Sutoro Eko Yunanto – mantan direktur Institute for Research and Empowerment Yogyakarta –menggaris bawahi pentingnya membatasi kekuasaan militer.
“Dari tahun 2004 sampai saat ini Indonesia telah berhasil mengkonsolidasikan demokrasi yang menunjukkan kuatnya pemerintahan sipil atas militer. Ini adalah konsep demokratis dimana militer dibawah kendali pemerintahan sipil dan bukan sebaliknya,” katanya kepada BeritaBenar tanggal 22 April.
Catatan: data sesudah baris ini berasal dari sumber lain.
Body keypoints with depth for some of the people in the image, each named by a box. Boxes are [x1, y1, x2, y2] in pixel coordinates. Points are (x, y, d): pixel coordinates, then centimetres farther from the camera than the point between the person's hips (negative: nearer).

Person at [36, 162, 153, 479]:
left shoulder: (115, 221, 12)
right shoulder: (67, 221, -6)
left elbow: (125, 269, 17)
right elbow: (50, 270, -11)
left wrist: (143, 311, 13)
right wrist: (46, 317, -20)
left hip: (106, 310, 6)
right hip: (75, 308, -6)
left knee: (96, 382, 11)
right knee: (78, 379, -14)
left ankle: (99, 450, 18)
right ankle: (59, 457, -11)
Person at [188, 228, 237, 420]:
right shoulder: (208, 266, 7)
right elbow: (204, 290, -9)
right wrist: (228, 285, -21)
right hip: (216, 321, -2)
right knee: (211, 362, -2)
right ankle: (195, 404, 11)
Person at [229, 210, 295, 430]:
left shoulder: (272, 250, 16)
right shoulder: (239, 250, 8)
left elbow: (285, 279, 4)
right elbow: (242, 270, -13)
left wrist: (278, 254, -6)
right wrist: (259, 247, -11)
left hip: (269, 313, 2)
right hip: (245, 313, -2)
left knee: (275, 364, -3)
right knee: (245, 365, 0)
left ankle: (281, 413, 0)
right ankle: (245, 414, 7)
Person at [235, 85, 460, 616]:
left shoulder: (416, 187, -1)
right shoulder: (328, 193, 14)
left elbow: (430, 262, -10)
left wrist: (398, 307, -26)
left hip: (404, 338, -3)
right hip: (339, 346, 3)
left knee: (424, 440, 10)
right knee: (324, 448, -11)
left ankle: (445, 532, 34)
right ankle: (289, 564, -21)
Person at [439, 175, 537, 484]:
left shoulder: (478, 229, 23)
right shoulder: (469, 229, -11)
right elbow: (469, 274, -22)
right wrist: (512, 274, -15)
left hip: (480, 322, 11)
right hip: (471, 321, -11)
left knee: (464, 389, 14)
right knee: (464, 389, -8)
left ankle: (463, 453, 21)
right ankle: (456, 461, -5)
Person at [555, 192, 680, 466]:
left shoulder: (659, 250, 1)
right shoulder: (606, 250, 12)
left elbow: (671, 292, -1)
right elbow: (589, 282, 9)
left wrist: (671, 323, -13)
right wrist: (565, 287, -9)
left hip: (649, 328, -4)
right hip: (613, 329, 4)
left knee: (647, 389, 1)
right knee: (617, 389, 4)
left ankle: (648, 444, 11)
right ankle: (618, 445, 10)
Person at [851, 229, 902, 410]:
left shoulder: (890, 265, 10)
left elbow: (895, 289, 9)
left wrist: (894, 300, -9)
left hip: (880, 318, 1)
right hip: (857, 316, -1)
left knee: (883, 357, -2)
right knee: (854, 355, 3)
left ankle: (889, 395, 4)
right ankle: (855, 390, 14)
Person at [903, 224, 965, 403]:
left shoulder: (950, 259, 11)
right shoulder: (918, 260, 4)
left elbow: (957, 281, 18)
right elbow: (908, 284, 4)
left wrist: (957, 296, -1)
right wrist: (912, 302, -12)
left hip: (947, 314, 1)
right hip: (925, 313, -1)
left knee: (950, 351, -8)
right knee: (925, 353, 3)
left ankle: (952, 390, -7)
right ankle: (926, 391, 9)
Sutoro mencemaskan kembalinya militer akan mengusik cerita lama.
“Yang ditakutkan adalah kembalinya kekuasaan militer dan akan membuat demokrasi kita terpuruk kembali,” katanya lanjut.
Haris Azhar, Koordinator Komisi Untuk Orang Hilang Dan Korban Kekerasan (Kontras), mengatakan tindakan kriminal seharusnya menjadi tanggungjawab polisi.
"Terorisme bukan perang, itu adalah tindakan kriminal karena itu masalah ini seharusnya menjadi tanggungjawab kepolisian,” katanya kepada BeritaBenar tanggal 22 April.
Haris mengatakan banyak masyarakat Indonesia masih trauma dengan kekerasan militer.
“Yang dikuatirkan keterlibatan TNI justru akan menghalangi pemberantasan terorisme,” katanya lanjut.
“Serangan teroris yang terus terjadi mengharuskan kita semakin waspada. Karena itu dalam menangani terorisme di Indonesia kita menggunakan soft approach dan hard approach. Peran TNI ada di hard approach yaitu untuk penegakan hukum,” kata kepala Badan Nasional Penanggulangan Terorisme (BNPT), Saud Usman Nasution, kepada BeritaBenar.
Saud setuju harus ada sinergi kerja antara TNI dan BNPT.
“Kita mempunyai tugas dan kewajiban yang sama untuk melindungi masyarakat dan bangsa,” katanya lanjut.